The Irishman marque les retrouvailles d’un cinéaste de 75 ans avec des acteurs qui l’accompagnent depuis quarante ans (Harvey Keitel, aussi), ou qu’il dirige pour la première fois (Al Pacino) et qui, tous, ont le même âge. Ce n’est pas un détail : c’est le sujet même du film. La vieillesse, le temps qui passe et ce qu’on en fait… Et c’est bouleversant, sans que l’on soit vraiment capable de dire pourquoi. Est-ce parce que Scorsese est, tout simplement, un cinéaste immense ? Ou juste parce que son film a des allures de testament ? Que Scorsese et De Niro refassent un film ensemble ou pas n’y changera rien : celui-ci, ultime film de mafia, 45 ans après Mean Streets, marque la fin d’une époque.

C’est un film sombre, violent et fascinant, qui raconte, parfois en creux, l’histoire des Etats-Unis de l’après-guerre. Inspiré des mémoires de cet homme de main qui affirma avoir tué Jimmy Hoffa, le célèbre et tout puissant patron du syndicat des camionneurs (dont le corps n’a jamais été retrouvé), dont la mort annoncée hante tout le film, comme celle des différents personnages que croise Sheeran, et dont on apprend par des arrêts sur image qu’ils auront pour la plupart des morts violentes…

Le film évoque aussi la Baie des Cochons, l’assassinat de Kennedy, le scandale du Watergate… Tout un pan de l’histoire américaine tellement fascinante, et qui renvoie à toute une tradition du cinéma américain. Est-ce un clin d’œil délibéré ? Il est assez savoureux en tout cas d’entendre Joe Pesci évoquer le nom d’un « inverti roux du nom de Ferry », personnage trouble lié à l’assassinat de Kennedy qu’il a lui-même interprété dans le JFK d’Oliver Stone. Une simple évocation qui éveille en tout cas tout un imaginaire complotiste que Scorsese se contente de placer en arrière-plan, restant constamment concentré sur le point de vue de Sheeran, simple homme de main.

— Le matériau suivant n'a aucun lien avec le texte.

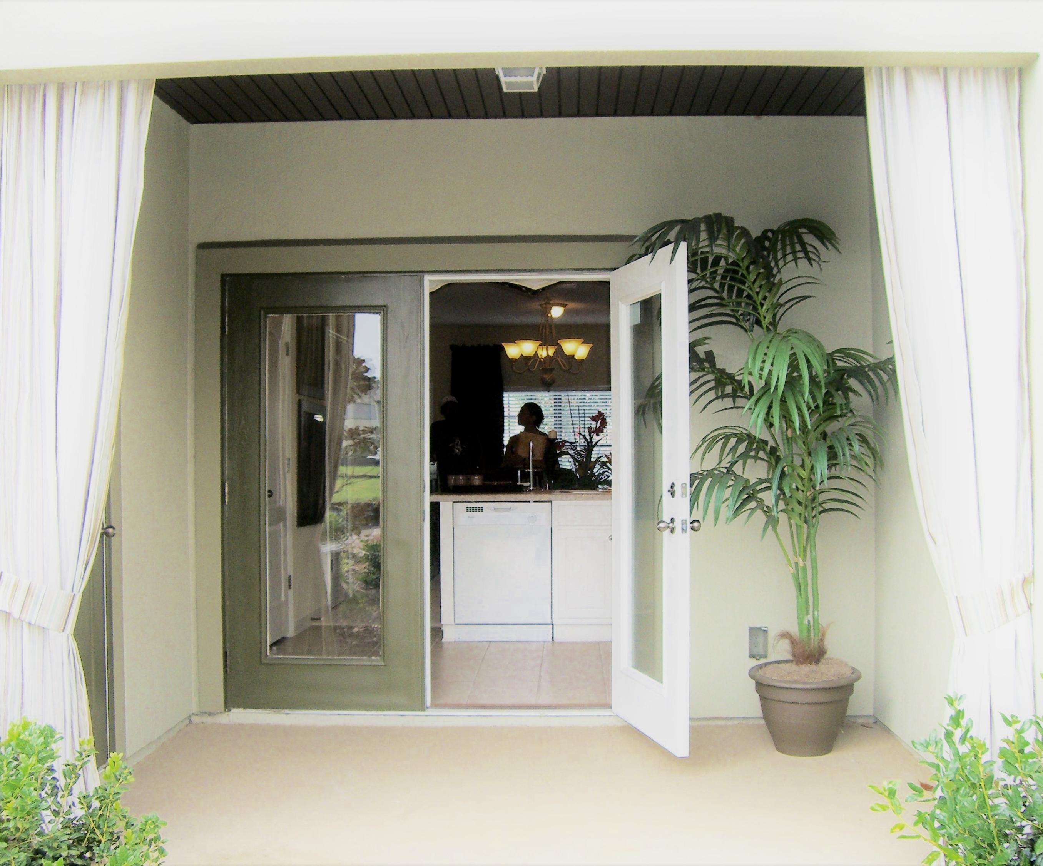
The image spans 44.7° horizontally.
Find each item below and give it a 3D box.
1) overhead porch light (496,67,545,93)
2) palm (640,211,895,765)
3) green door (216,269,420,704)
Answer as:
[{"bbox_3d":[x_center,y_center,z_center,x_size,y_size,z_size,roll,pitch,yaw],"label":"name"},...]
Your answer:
[{"bbox_3d":[-0.007,-1.417,5.050,0.200,0.088,0.200,0,0,2],"label":"overhead porch light"},{"bbox_3d":[1.030,0.210,5.360,1.120,2.270,0.980,0,0,2],"label":"palm"},{"bbox_3d":[-0.925,0.280,5.930,0.920,2.040,0.050,0,0,2],"label":"green door"}]

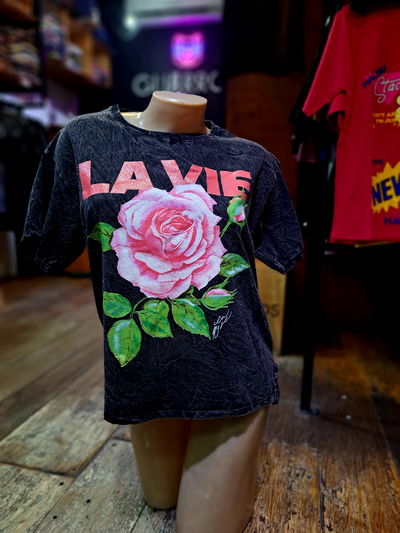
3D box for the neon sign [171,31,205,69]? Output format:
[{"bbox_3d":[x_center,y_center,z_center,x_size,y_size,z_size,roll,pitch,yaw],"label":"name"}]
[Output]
[{"bbox_3d":[-0.112,-1.937,3.300,0.300,0.290,0.050,3,10,12],"label":"neon sign"}]

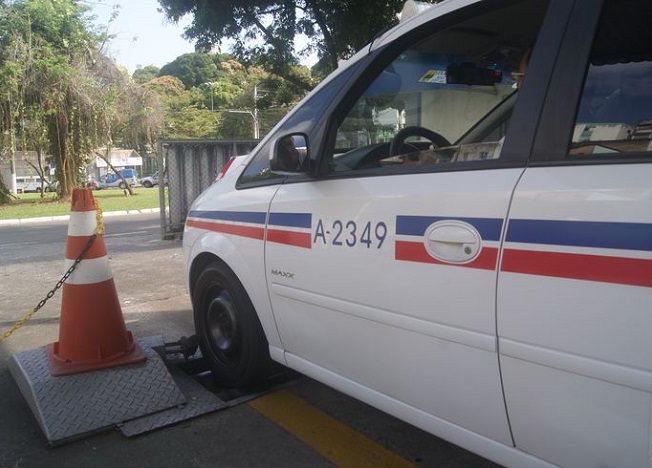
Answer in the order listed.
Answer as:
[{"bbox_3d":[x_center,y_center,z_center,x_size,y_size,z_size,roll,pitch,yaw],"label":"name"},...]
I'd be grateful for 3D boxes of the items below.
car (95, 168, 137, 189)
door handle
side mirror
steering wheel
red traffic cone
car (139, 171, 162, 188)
[{"bbox_3d":[-18.600,-4.780,46.000,4.050,1.680,1.670,-1,6,-5],"label":"car"},{"bbox_3d":[0.341,0.021,1.405,0.050,0.113,0.187,-5,8,-38],"label":"door handle"},{"bbox_3d":[-0.120,-0.284,1.870,0.168,0.150,0.095,-5,8,-38],"label":"side mirror"},{"bbox_3d":[0.393,-0.243,1.975,0.375,0.375,0.100,-5,-17,-38],"label":"steering wheel"},{"bbox_3d":[-1.067,0.177,2.380,0.387,0.770,0.387,-5,7,-29],"label":"red traffic cone"},{"bbox_3d":[-14.200,-4.780,45.500,4.050,1.520,1.700,-1,6,-5],"label":"car"}]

Quant au fameux rajeunissement numérique des acteurs, qui a rendu le film possible, il n’est troublant que dans la première partie, et surtout parce que les mouvements des acteurs sont, eux, bien des mouvements d’hommes de 75 ans, pas de quadragénaires. Mais les trucages n’enlèvent rien au jeu des acteurs, à la puissance de leurs silences. Le film a beau être bavard, comme souvent chez Scorsese, ce sont ces silences qui marquent le plus : ces silences évocateurs où on sent que quelque chose bascule, et que rien ne sera plus comme avant. Du grand Scorsese, du grand cinéma.